When you need a break from Chinatown but still want yummy Chinese food, head to Nanking Road Bistro. Don't let the empty seats fool you - they do a tremendous catering business, so the restaurant is almost a side-venture. The consistent quality of the sweet and sour soup symbolizes their dedication to fresh ingredients cooked just right. After kicking off your meal with that signature soup, try their Sizzling Atlantic Salmon Filet & Asparagus, served with a black bean and garlic sauce and sake wine in a hot iron pot. Once the meal is over, you can head down Ninth Street straight into Golden Gate Park for an invigorating walk.

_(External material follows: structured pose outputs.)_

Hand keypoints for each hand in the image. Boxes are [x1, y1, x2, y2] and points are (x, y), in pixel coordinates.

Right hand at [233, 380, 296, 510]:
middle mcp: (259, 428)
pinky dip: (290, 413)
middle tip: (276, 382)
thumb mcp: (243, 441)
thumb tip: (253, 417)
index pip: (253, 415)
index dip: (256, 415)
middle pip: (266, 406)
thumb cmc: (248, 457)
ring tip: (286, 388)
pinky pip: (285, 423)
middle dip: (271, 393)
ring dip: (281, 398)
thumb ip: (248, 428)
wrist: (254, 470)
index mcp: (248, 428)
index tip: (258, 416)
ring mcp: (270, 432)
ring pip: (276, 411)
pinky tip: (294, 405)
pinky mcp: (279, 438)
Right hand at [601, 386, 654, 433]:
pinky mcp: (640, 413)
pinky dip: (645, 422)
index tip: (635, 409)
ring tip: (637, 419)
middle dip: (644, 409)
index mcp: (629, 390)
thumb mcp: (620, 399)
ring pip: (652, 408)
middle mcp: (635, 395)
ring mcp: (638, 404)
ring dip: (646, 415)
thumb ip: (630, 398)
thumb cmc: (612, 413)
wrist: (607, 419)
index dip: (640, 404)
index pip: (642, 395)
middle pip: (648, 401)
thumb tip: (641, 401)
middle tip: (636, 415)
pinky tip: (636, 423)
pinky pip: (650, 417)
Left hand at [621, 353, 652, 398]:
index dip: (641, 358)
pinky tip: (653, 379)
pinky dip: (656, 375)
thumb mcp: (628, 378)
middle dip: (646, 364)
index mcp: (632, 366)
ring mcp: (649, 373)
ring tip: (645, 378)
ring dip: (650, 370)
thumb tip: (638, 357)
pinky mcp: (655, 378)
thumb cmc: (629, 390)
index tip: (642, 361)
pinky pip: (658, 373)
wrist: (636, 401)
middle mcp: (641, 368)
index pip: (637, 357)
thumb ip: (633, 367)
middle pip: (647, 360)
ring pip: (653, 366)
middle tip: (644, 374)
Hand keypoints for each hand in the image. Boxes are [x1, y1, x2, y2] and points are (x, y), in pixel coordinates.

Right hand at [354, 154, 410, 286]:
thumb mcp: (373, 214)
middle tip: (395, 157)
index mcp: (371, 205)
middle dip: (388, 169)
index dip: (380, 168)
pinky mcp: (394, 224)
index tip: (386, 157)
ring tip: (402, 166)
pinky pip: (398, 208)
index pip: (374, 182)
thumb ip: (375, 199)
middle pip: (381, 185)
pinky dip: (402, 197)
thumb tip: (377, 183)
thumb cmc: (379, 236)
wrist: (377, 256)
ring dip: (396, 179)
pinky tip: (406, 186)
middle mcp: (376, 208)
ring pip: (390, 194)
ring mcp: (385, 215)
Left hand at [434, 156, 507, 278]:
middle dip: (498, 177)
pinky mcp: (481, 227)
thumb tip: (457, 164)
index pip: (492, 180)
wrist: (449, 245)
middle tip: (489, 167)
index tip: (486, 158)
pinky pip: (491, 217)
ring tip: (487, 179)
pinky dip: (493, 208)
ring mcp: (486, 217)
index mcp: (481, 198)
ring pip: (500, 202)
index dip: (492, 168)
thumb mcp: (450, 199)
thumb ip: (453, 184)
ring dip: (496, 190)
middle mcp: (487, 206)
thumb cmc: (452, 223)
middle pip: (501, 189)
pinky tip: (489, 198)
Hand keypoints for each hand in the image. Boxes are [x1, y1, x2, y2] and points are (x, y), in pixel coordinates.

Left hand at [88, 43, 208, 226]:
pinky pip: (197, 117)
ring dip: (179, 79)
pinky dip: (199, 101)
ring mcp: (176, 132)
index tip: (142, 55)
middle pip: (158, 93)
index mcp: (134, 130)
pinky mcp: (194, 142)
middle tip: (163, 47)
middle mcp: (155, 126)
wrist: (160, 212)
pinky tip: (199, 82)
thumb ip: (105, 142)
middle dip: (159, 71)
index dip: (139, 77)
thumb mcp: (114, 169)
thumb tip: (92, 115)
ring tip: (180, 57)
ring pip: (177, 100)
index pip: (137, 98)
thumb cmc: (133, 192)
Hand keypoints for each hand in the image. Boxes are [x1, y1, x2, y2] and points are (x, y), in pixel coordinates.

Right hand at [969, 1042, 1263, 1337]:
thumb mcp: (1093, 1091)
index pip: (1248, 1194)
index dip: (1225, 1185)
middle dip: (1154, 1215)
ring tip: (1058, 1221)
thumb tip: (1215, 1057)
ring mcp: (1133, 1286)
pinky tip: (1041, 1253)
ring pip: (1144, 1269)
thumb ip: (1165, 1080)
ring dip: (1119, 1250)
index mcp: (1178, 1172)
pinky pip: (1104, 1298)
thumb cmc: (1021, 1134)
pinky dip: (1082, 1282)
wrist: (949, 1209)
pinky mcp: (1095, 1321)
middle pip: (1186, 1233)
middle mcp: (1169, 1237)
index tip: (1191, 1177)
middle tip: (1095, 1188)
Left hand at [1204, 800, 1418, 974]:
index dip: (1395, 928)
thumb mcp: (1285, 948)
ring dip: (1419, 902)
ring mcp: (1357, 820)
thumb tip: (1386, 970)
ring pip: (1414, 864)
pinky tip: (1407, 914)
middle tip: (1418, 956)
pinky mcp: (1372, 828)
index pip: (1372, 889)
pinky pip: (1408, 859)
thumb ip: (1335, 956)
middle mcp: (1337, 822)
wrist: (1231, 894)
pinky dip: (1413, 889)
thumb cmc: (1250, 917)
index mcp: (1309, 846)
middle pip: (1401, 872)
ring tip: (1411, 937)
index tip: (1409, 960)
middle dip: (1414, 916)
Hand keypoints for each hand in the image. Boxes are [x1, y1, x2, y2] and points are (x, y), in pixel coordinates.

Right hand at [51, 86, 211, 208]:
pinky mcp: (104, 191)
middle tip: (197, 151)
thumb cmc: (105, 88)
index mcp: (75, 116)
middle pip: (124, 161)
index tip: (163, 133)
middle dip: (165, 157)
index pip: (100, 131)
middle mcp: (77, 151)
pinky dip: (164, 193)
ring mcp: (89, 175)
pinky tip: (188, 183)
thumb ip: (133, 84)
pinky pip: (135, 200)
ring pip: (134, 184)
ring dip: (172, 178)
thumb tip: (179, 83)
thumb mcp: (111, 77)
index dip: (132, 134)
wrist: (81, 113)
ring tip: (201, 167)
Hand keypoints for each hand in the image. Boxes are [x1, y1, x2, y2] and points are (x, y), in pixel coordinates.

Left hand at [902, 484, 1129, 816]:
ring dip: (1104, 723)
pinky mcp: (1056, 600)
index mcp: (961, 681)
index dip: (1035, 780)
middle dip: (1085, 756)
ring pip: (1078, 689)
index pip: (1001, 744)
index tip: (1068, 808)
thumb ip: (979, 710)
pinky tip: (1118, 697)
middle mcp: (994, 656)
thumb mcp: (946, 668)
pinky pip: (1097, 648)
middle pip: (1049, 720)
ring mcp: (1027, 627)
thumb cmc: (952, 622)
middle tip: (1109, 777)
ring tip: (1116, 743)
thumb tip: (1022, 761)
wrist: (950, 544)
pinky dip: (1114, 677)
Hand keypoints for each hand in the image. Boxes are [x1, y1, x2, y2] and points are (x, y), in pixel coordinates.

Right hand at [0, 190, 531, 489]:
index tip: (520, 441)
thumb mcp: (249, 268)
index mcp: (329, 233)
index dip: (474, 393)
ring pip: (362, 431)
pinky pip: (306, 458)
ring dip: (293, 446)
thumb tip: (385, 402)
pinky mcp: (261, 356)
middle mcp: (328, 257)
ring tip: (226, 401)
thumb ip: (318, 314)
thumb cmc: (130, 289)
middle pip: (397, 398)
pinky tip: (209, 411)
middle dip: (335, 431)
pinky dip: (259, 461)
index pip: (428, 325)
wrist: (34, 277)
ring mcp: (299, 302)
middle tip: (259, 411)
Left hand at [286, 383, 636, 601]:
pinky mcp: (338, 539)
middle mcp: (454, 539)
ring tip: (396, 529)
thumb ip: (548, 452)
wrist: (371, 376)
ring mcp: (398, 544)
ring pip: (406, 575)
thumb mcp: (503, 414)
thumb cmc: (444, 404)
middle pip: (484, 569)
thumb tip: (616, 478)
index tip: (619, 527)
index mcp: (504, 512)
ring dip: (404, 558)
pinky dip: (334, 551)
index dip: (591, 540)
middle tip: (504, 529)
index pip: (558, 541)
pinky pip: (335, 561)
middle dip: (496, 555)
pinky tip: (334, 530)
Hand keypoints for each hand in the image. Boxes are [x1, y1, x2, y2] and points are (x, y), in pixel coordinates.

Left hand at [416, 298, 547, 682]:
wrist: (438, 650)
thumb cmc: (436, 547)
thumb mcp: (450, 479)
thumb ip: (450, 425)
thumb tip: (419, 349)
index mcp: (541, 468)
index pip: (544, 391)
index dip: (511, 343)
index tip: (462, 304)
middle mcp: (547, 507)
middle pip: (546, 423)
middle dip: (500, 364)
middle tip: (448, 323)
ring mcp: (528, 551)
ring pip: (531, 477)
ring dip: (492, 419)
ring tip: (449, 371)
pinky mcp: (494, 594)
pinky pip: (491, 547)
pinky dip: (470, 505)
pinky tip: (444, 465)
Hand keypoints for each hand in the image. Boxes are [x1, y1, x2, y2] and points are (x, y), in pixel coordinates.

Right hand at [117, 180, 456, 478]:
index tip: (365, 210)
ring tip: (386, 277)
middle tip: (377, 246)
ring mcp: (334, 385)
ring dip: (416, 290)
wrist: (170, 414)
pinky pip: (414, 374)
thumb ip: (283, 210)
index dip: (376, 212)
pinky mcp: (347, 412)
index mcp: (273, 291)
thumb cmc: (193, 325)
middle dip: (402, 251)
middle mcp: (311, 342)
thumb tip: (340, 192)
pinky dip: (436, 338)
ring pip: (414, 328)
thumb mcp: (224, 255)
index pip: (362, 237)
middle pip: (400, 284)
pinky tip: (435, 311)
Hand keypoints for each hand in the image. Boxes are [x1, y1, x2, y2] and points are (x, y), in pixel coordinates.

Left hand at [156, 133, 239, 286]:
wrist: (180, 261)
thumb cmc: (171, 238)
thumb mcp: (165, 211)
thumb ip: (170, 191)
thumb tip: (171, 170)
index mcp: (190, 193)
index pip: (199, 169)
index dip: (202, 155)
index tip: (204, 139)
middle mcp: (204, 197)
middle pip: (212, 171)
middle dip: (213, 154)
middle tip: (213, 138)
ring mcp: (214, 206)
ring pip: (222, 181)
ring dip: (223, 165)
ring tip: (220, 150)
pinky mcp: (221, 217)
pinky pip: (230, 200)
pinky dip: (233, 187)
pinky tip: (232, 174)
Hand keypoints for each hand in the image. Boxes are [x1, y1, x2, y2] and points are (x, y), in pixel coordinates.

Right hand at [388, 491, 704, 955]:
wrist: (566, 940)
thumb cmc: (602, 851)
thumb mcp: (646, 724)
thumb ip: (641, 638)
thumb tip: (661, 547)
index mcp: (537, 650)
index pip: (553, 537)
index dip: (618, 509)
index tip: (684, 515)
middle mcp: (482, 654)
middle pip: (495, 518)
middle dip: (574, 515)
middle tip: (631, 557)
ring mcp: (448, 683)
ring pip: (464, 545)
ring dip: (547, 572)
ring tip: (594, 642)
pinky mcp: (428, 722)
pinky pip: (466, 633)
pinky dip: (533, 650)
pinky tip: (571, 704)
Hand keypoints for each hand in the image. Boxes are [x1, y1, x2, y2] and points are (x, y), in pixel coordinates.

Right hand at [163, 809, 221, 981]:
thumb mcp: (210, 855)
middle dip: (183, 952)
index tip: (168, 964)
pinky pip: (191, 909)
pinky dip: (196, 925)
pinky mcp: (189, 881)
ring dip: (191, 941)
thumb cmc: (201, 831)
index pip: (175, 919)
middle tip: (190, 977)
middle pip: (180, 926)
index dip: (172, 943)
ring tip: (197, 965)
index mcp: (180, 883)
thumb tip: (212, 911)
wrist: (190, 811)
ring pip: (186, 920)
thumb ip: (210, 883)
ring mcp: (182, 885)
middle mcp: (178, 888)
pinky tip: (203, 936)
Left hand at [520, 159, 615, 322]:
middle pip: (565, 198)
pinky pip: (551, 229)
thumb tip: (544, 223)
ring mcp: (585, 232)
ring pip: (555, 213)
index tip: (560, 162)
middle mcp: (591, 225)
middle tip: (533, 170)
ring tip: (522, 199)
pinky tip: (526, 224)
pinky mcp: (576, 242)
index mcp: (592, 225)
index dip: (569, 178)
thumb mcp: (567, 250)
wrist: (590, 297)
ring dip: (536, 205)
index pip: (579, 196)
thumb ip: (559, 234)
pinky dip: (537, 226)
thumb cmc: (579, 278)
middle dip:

If you think Chinese food in San Francisco is limited to take-out boxes from Chinatown, you need to visit M.Y. China and get an education on this exquisite cuisine. Your teacher will be the man who puts the M.Y. in M.Y. China, Martin Yan. As a host of over 3,000 different cooking shows and an author of over 30 cookbooks (including Martin Yan's Chinatown Cooking with an intro by Julia Child), you'd be hard-pressed to find a chef with more experience with or passion for Chinese cuisine. Although Martin isn't always at the San Francisco location, his prints are all over the M.Y. China menu. Don't leave without trying the Duck Sliders!
Locals swear this is the best Chinese food in the city - and the line out the front door every night supports that. Although some local restaurant critics have said the quality may be going downhill, Mission Chinese is still incredibly popular and offers one of the more interesting Asian menus in the whole city. Where else can you start off your meal with Beer-Brined Sichuan Pickles? Or Tea-Smoked Eel? If you like spicy, there are several dishes that will sizzle your tongue, including the always popular Ma Po Tofu. If you're willing to wait for a table and fight some crowds for your dinner, Mission Chinese is worth checking out.
If you want a truly unique Asian dining experience, head to House of Nanking. But be prepared to put yourself into the hands of head chef/owner Peter Fang, who since 1988 has down his best to get patrons to ignore the menu and allow him to determine what's the best meal of the day. The service is brusque but effective, with servers not shy about trying to get the tables turned-over for the next group waiting in the very long line. But the unorthodox approach rarely fails. The Famous NanKing Sesame Chicken is a must order - even if it earns you a glare from Fang.
High ceilings and awesome Bay views establish a unique atmosphere at this well-received waterfront venue. Style and spectacle are grounded, though, by Slanted Door's authentic country Vietnamese dishes, which get a California kick from local ingredients. Taste the results in the catfish claypot, crispy peppercorn duck, shaking beef, spicy squid and mesquite-grilled pork chops. Spring rolls also come highly recommended, and great cocktails and scrumptious desserts are worth indulging in. And with a world-famous chef/owner like Charles Phan in charge (author of the fantastic cook book "Vietnamese Home Cooking"), you'll get quite a crowd. And don't forget to keep an eye out for celebrities!